- **Work request**:
Render the records as a JSON list of strings, one string per line and no blank lines, covering everything from the line containing "Is it true that 价格 equals 42.5 at 2022-11-18?" down to the line containing "Where is the lower", with both of those lines included.

[Opening Records shown section]

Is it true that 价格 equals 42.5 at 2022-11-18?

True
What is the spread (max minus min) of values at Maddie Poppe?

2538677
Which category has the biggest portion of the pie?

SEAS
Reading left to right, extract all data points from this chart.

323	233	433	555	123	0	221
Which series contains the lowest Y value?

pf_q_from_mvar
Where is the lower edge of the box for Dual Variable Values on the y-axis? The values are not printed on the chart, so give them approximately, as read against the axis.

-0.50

[Closing Records shown section]
[Opening Records shown section]

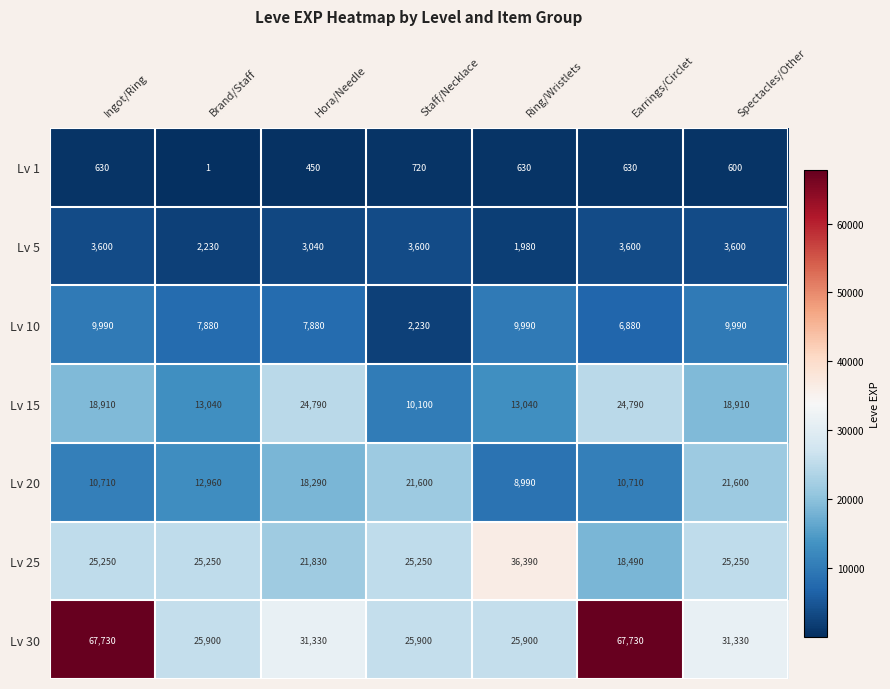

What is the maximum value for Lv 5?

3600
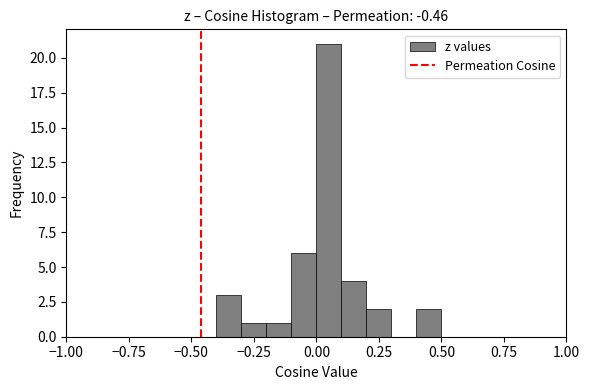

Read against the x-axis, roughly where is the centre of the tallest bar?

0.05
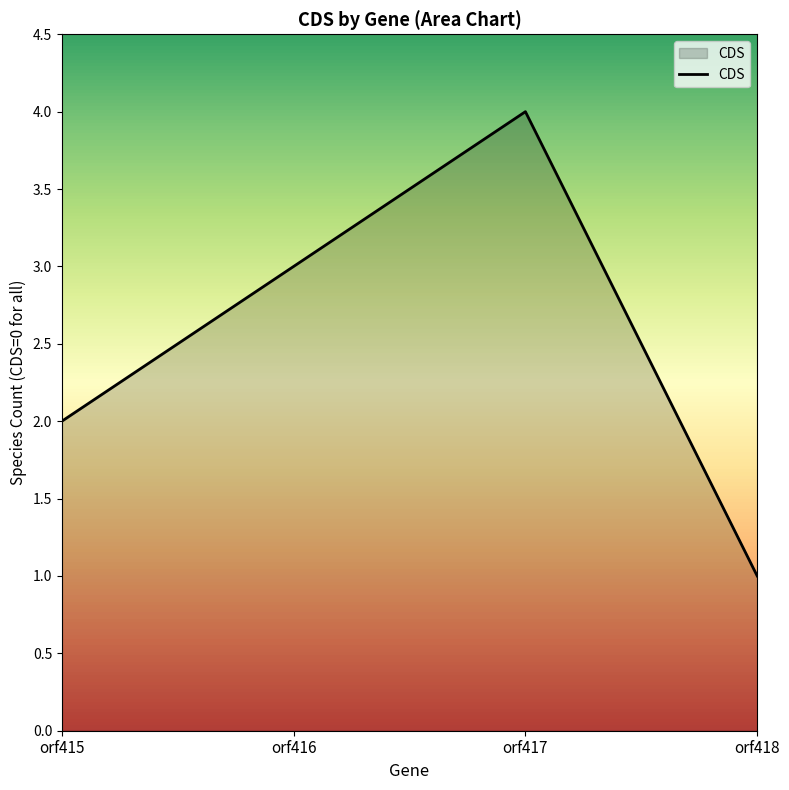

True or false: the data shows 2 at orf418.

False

[Closing Records shown section]

- **Output of the task**:
[
  "Is it true that 价格 equals 42.5 at 2022-11-18?",
  "True",
  "What is the spread (max minus min) of values at Maddie Poppe?",
  "2538677",
  "Which category has the biggest portion of the pie?",
  "SEAS",
  "Reading left to right, extract all data points from this chart.",
  "323\t233\t433\t555\t123\t0\t221",
  "Which series contains the lowest Y value?",
  "pf_q_from_mvar",
  "Where is the lower edge of the box for Dual Variable Values on the y-axis? The values are not printed on the chart, so give them approximately, as read against the axis."
]